Stream ripping research 2014 - 2016
While the music industry has long been aware of the emergence of stream-ripping services, in 2016 too little research had been conducted into understanding how they function, their business models and the reasons consumers choose to use them. This first wave of research, undertaken in conjunction with the Intellectual Property Office (IPO) between 2014 and 2016, began to fill that void, in order to educate the industry and policymakers alike.
What is ‘stream-ripping’?
Stream-ripping is the obtaining of a permanent copy of content that is streamed online. The process can be carried out on audio and audio-visual content and, in either case, it is possible to create an audio-only copy of the music. Once a copy is created and saved, it is possible for a user to listen to it offline and share it between their devices.
Our key findings
- In nearly two years (Jan 2014 – September 2016), the use of stream-ripping services increased by 141.3%, dwarfing the growth seen for other types of music-specific infringing sites.
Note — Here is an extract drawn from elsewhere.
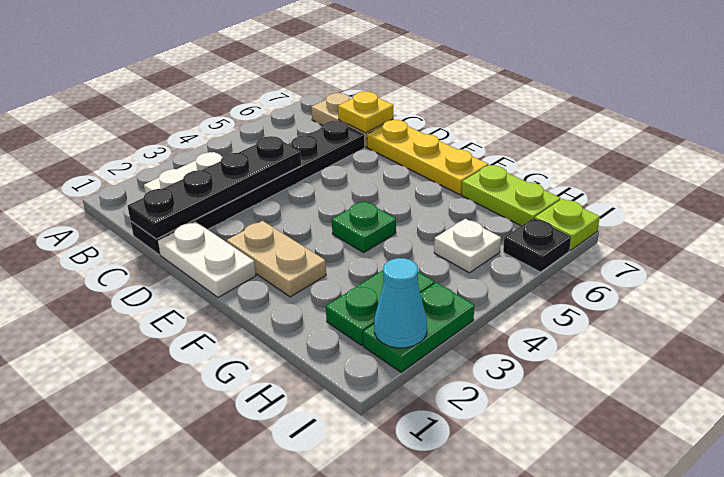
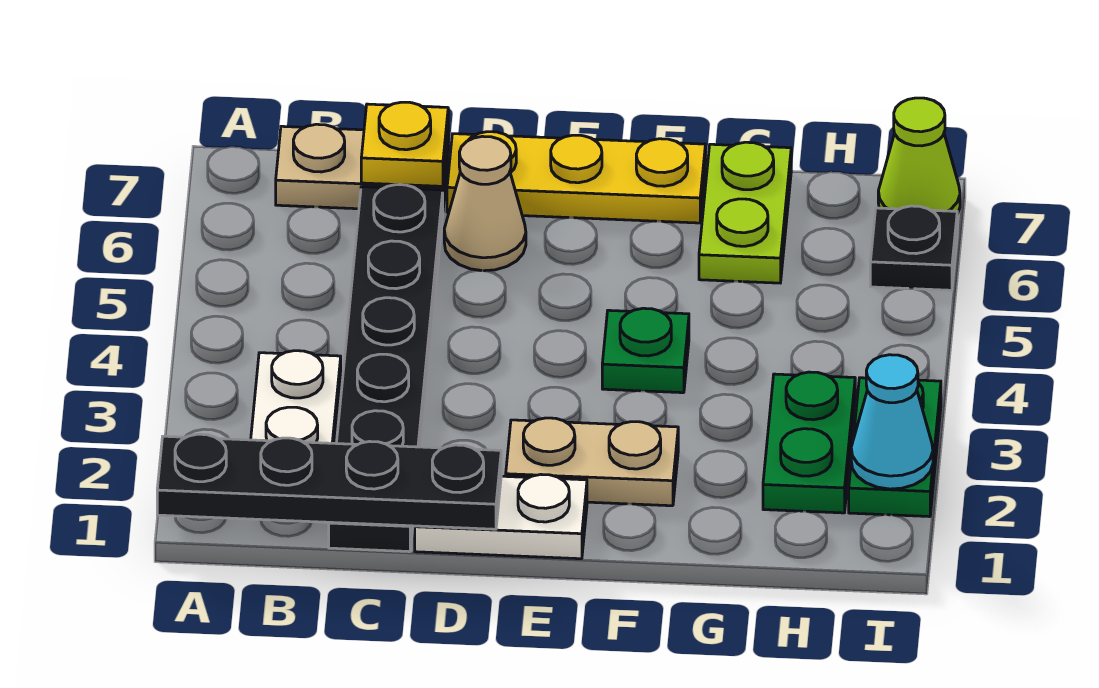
black 1x4 plate [128,136,301,239] -> black 1x4 plate turned to [157,434,501,529]
none -> tan 1x1 cone [444,136,526,271]
lime 1x2 plate [462,165,560,226] -> lime 1x2 plate turned to [699,142,791,283]
white 1x1 plate [434,219,501,273] -> none
lime 1x1 plate [535,199,600,251] -> lime 1x1 cone [878,98,960,214]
- In the time period of just one month, the use of stream ripping sites made up the majority (68.2%) of the total usage across the 50 most popular music-only infringing sites.
- Advertising is the main funding model associated with stream-ripping services.
- YouTube is by far the most popular source of content for stream-ripping services (used by 75 of the 80 services surveyed).
- 57% of those UK adults surveyed claimed to be aware of stream-ripping services.
- Those who claimed to have used a stream-ripping service were significantly more likely to be male, ABC1 social grade, and between the ages of 16 to 34 years.
- Within the reasons driving stream-ripping the most common response was that the music was already owned in another format (31%), with wanting to listen to music offline (26%) and on the move (25%) the next most commonly given responses. Unaffordability (21%) and feeling official content is overpriced (20%) coming in after these reasons.